Photo left: Dandelion “Clock”. Apple iPhone XR.
Photo above: Spring Flowering Cherry. (Nikon D800)
Similar to last year, this spring has again been very dry and we did not see any real rain until the last few days of April. Also and despite the fact that we have seen plenty of sunshine, it has been very cold with a lot of night time frosts. According to the Met Office, it has been the coldest April for ninety-nine years and has presented us with some real problems in the greenhouse and garden.
Covid continues but there is now some hope of a little normality on the horizon and an eventual end to lockdowns – we shall see.
Photo right: Frosty nights and cold April dawns. (iphone XR)
Early Spring 2021
We are now into March and early spring. The weather is mixed but the spring bulbs are making their usual strong appearance.
We are still under national lockdown rules and, in a few days’ time, we will have been subjected to the Covid emergency powers for a year. The garden and surrounding area has never been photographed so much by me before!

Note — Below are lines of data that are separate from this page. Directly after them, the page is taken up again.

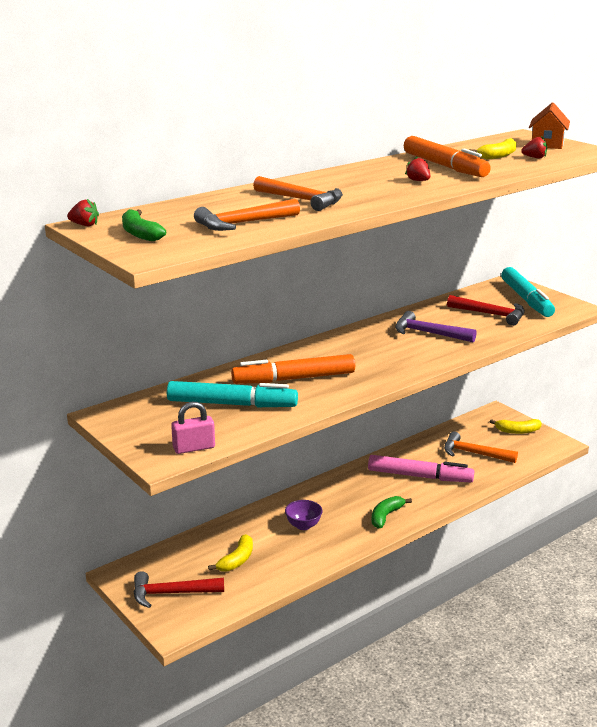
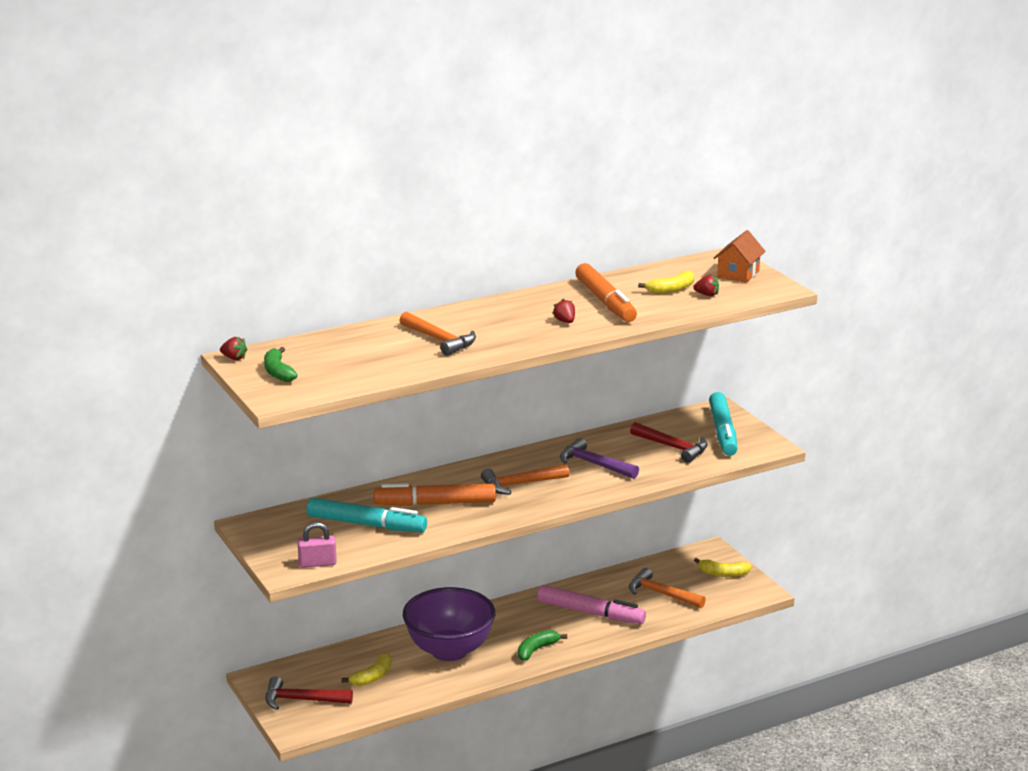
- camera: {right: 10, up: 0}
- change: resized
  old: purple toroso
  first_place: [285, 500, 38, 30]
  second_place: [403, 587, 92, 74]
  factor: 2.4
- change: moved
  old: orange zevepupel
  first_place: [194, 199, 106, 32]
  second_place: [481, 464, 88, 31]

At least I have been able to record a little, if not a lot, of all the seasons. No two years are ever the same and this, at least, provides some variety.

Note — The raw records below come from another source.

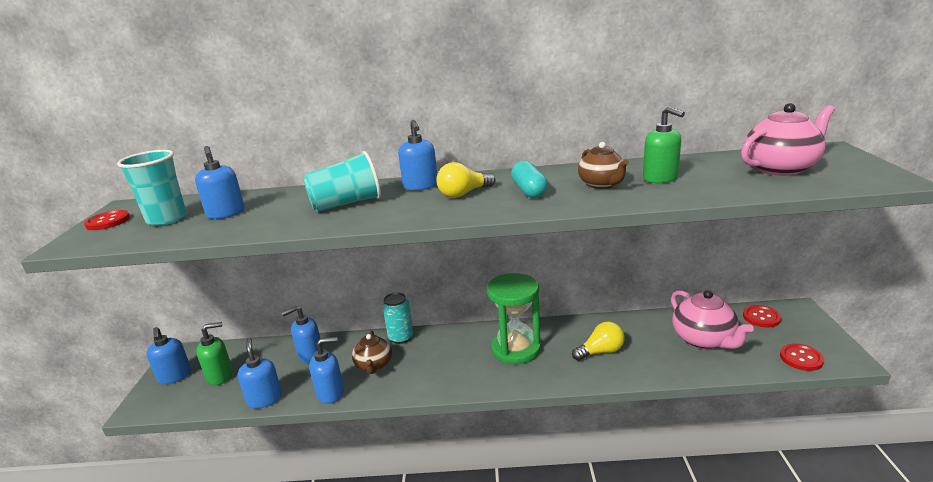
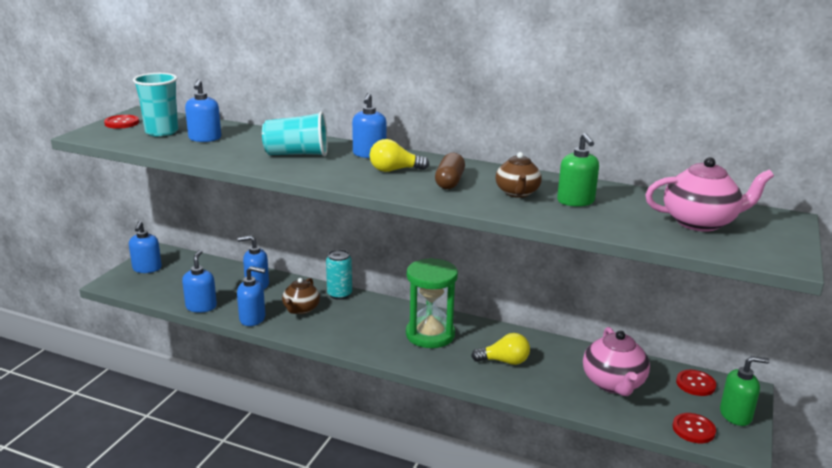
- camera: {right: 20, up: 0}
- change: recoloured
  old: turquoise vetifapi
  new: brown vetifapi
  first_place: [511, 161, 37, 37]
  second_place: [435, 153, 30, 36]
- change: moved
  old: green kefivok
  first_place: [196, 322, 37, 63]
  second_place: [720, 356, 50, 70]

The National Covid plan is to start relaxing the restrictions at the end of March, but this will depend very much on the opinion of the “experts”. We will see what happens!

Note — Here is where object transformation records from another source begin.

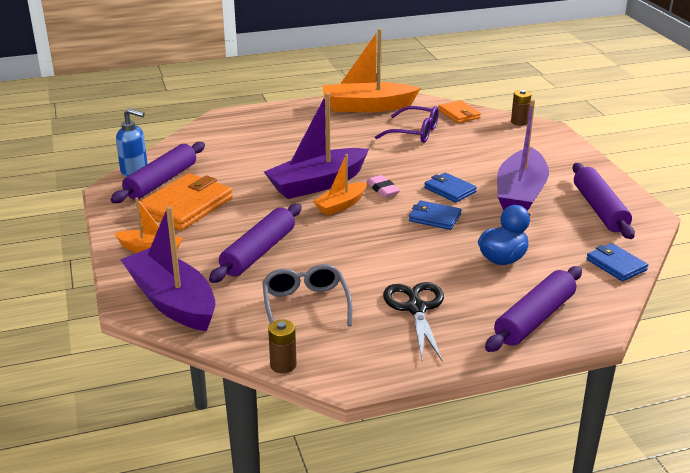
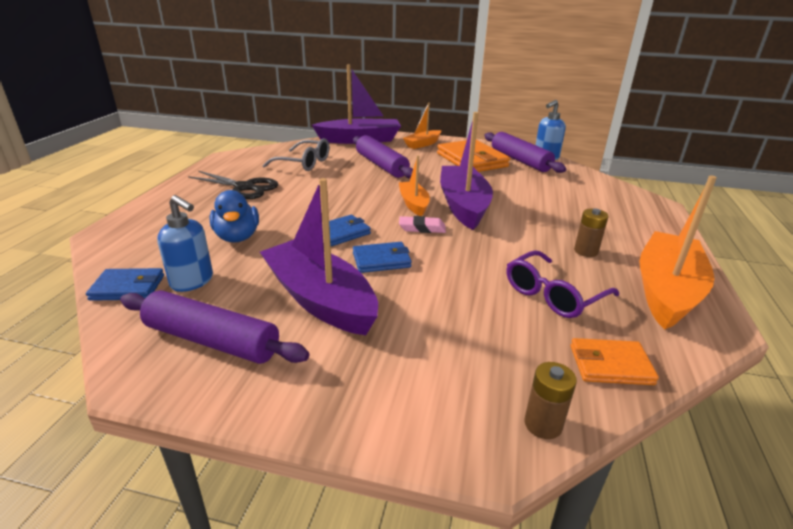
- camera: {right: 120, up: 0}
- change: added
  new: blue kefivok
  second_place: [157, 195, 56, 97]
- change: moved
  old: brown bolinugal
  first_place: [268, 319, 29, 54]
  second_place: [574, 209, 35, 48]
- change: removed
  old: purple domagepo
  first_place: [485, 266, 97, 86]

Some of my Northumbrian landscape photos were used to illustrate parts of an important consultative report, commissioned this year by The Northumberland and Newcastle Society, entitled “Northumberland Sandstone Ridges and Vales - A Valued Landscape”. Two of the photos and text are extracted beneath.
The report was prepared by Alison Farmer and Associates, Cambridge.
Late January 2021
The far horizons of Northumberland with the Cheviot in a very seasonal covering of snow.
The Pandemic continues with a full national lock-down. But the vaccine has arrived for my age group and my wife and I have now received our first dose of the Oxford jab. Will this be the start of the recovery? The economic damage, both at home and abroad, is immense. Tens of thousands have lost their jobs and future prospects for many look very bleak. There is little doubt now that the recovery will be long and painful and the picture of the world we had before is about to change very considerably. A new world order, with considerable Asian influence and control, is now becoming even more evident.
The spring bulbs are now beginning to push up and hopefully the warmer days of spring are not too far away now.
Photo: iphone XR
New Year and another Covid lock-down; this one probably through till March at which time my wife and I will be celebrating one year of shielding and being largely cut-off from the outside world and our family. The lock-downs started in the spring, when the weather was generally very spring-like and pleasant, which made the novelty of being confined to the home much easier to tolerate. This time we are in January with some very seasonal and cold snowy weather. Hopefully, Spring will not be too far away and, with newly released vaccines, the pandemic will start to wane.
From our rural isolation, on our laptops, we are watching a World drama unfolding. The effect of the pandemic has been catastrophic all around the Globe. Economies have been shattered and people are having to survive in increasingly difficult and often impossible situations. Governments are becoming increasingly unstable and with Brexit and the chaotic American political scene, it is becoming obvious things will never be the same again. Recovery, as followed two World wars, will be long and painful and there will be a great deal of political competition and pressures as a new world order emerges.
Photo above: Looking over the rooftops of the West Turnpike in Glanton towards Thrunton woods.
Photo left: The Summerhouse, in the garden, looking a bit on the chilly side.